An exact transcription of all the data is required; the pictures are to be left out.

(Records for processing)
------------------------------------------------
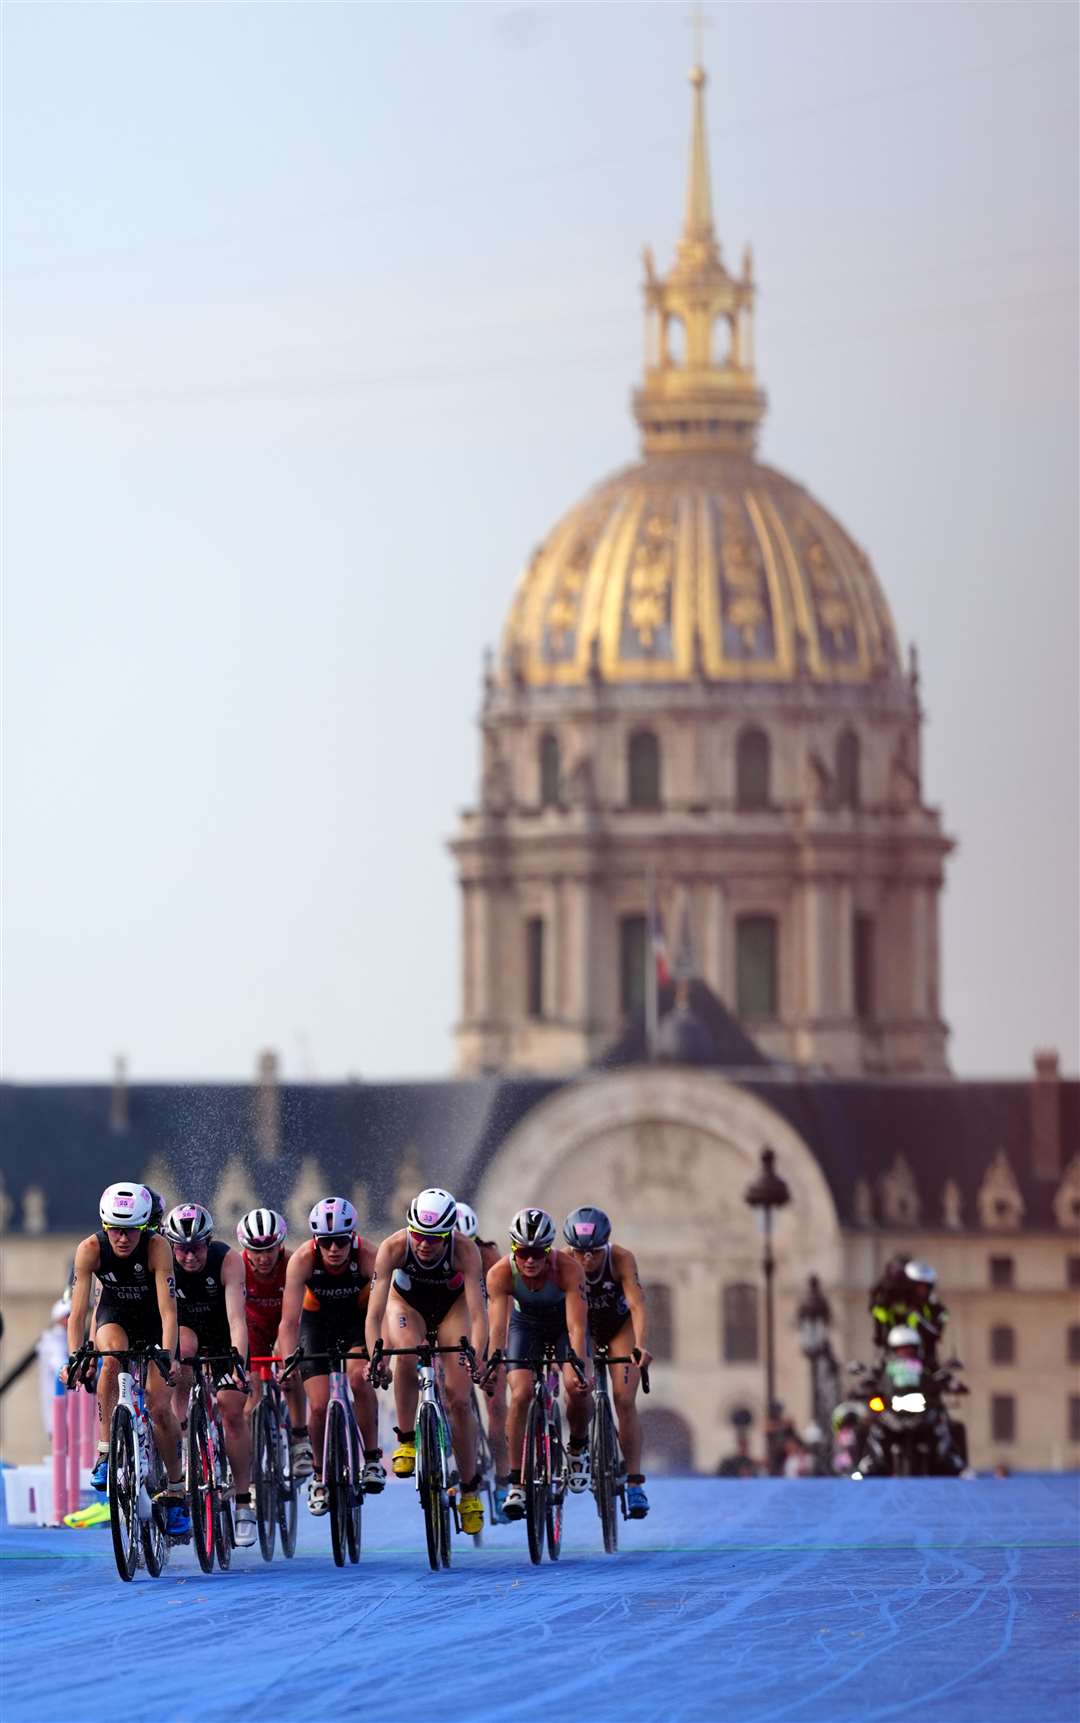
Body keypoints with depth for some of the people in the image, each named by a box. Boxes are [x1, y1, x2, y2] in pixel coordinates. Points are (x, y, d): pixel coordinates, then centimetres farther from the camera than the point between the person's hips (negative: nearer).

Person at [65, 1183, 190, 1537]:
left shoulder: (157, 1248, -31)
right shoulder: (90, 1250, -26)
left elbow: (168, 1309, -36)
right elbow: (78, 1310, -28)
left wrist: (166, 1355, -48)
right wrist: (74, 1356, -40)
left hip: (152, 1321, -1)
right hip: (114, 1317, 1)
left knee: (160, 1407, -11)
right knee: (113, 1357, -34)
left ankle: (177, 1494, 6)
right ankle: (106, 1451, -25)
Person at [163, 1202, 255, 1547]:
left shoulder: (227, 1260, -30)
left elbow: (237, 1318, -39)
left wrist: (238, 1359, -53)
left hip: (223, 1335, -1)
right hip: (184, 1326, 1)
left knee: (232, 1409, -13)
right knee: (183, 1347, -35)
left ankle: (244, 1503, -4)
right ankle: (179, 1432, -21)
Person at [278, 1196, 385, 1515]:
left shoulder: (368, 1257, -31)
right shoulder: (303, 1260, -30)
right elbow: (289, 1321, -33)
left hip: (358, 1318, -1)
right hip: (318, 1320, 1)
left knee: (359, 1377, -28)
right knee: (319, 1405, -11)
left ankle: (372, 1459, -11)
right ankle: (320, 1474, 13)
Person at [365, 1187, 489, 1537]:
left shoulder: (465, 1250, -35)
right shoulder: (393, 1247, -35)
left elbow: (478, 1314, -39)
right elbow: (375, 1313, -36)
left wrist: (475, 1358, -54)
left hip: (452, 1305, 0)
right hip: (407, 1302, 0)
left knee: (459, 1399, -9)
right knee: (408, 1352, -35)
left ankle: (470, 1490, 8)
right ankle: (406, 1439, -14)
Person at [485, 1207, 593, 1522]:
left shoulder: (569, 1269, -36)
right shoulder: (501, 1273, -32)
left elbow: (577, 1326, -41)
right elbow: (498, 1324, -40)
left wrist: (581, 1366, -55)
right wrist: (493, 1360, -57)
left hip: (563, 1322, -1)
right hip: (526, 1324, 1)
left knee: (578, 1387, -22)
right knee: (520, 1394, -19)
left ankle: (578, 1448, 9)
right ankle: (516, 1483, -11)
------------------------------------------------
(Task answer)
Body keypoints with depth for some of the people in the image, each named by a box. Boxes are [x1, y1, x2, y2] in pixel coordinates. Points are (x, y, d): pixel coordinates, then centimetres farther from the camera than the point between the person's hips (negative: nearer).

Person at [65, 1183, 190, 1537]:
left shoulder: (157, 1248, -31)
right shoulder: (90, 1250, -26)
left elbow: (168, 1309, -36)
right elbow: (78, 1310, -28)
left wrist: (166, 1355, -48)
right wrist: (74, 1356, -40)
left hip: (152, 1321, -1)
right hip: (114, 1317, 1)
left knee: (160, 1407, -11)
right knee: (113, 1357, -34)
left ankle: (177, 1494, 6)
right ankle: (106, 1451, -25)
Person at [163, 1202, 255, 1547]:
left shoulder: (227, 1260, -30)
left elbow: (237, 1318, -39)
left wrist: (238, 1359, -53)
left hip: (223, 1335, -1)
right hip: (184, 1326, 1)
left knee: (232, 1409, -13)
right knee: (183, 1347, -35)
left ankle: (244, 1503, -4)
right ankle: (179, 1432, -21)
Person at [278, 1196, 385, 1515]:
left shoulder: (368, 1257, -31)
right shoulder: (303, 1260, -30)
right elbow: (289, 1321, -33)
left hip: (358, 1318, -1)
right hip: (318, 1320, 1)
left knee: (359, 1377, -28)
right knee: (319, 1405, -11)
left ankle: (372, 1459, -11)
right ankle: (320, 1474, 13)
Person at [365, 1187, 489, 1537]:
left shoulder: (465, 1250, -35)
right shoulder: (393, 1247, -35)
left elbow: (478, 1314, -39)
right elbow: (375, 1313, -36)
left wrist: (475, 1358, -54)
left hip: (452, 1305, 0)
right hip: (407, 1302, 0)
left knee: (459, 1399, -9)
right knee: (408, 1352, -35)
left ankle: (470, 1490, 8)
right ankle: (406, 1439, -14)
Person at [485, 1207, 593, 1522]:
left shoulder: (569, 1269, -36)
right shoulder: (501, 1273, -32)
left elbow: (577, 1326, -41)
right elbow: (498, 1324, -40)
left wrist: (581, 1366, -55)
right wrist: (493, 1360, -57)
left hip: (563, 1322, -1)
right hip: (526, 1324, 1)
left knee: (578, 1387, -22)
right knee: (520, 1394, -19)
left ankle: (578, 1448, 9)
right ankle: (516, 1483, -11)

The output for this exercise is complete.